In my group, we employ 3D printing methods to produce perfectly ordered structures and novel materials with applications in a range of industries, e.g. bioprocessing, biotechnology, pharmaceutical and food. In particular, we have produced chromatography columns with precisely ordered design with a 10-fold performance increase with respect to their traditional counterparts. We are now capitalizing on these results to develop new materials and new 3D printing methods for the manufacture of such columns, expanding on novel applications such as gene therapy and stem cell separation.
In this project, you will be responsible to develop new smart materials for chromatography applications, and then employ suitable 3D printing techniques to shape them in the 3D space.
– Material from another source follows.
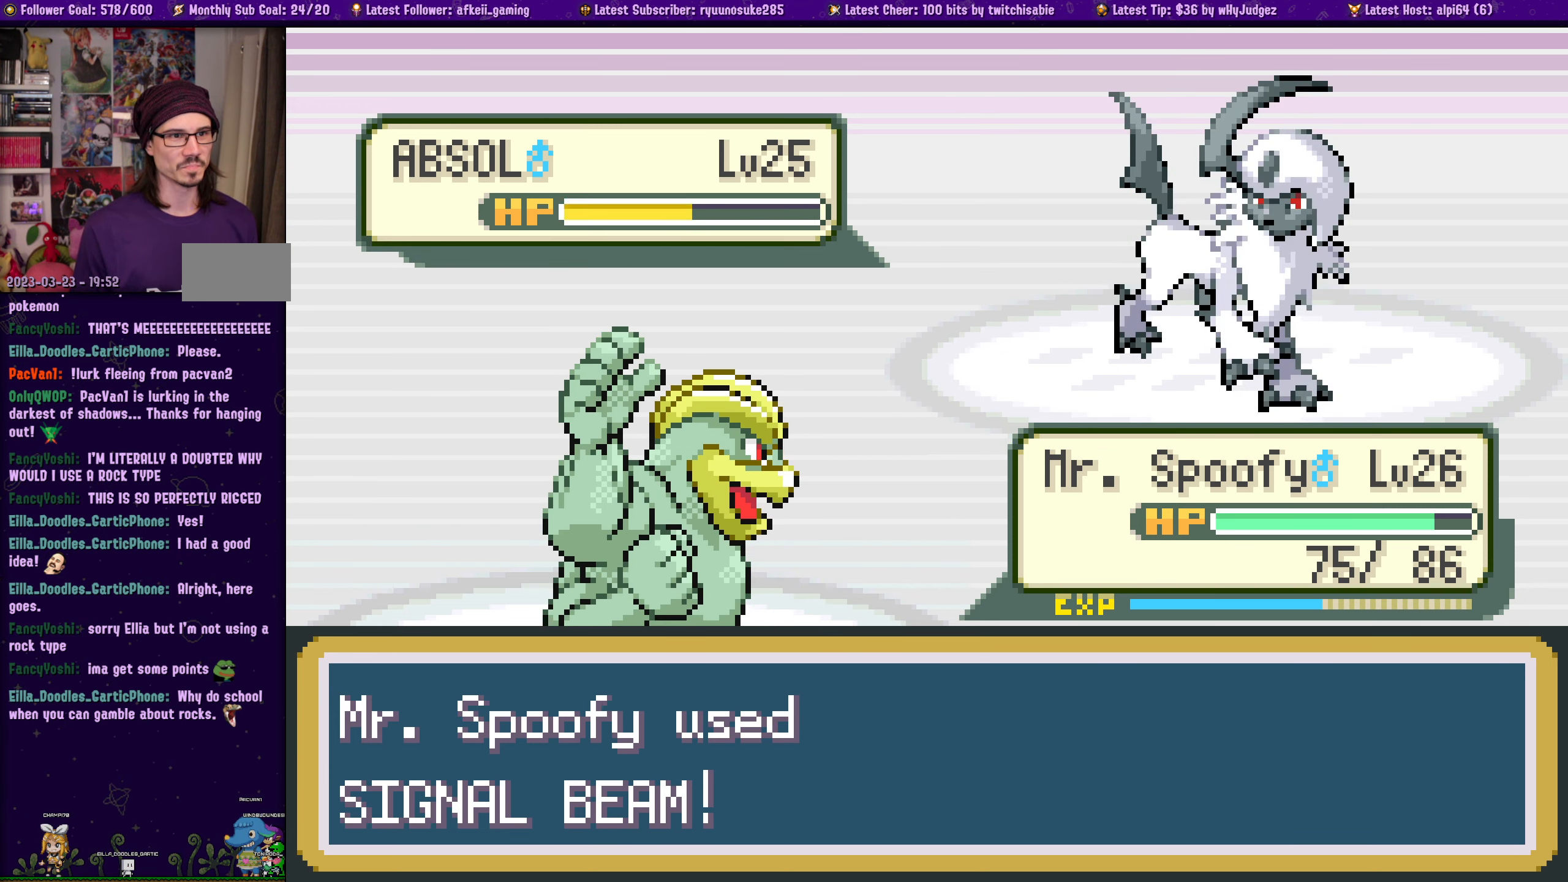
{"buttons": [], "left_stick": "center", "right_stick": "center", "events": []}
You will then test these for the purification of model biomolecules, e.g. proteins, DNA, viruses and whole cells.
Through this project, you will learn practical aspects in bioprocessing, how to operate latest 3D printers, and get familiar with a range of experimental techniques. You will collaborate with research students and postdoctoral fellows currently working on other aspects of perfectly ordered 3D printed porous media.
Good troubleshooting, communication and team-working skills are necessary for this project.
Minimum entry qualification - an Honours degree at 2:1 or above (or International equivalent) in chemical engineering, chemistry, materials science, biomedical engineering, biochemistry or biotechnology. Further information on English language requirements for EU/Overseas applicants.
EPSRC funding to cover tuition fees and stipend might be available for Home/EU students, but applications are also welcomed from self-funded students, or students who are applying for scholarships from the University of Edinburgh or elsewhere.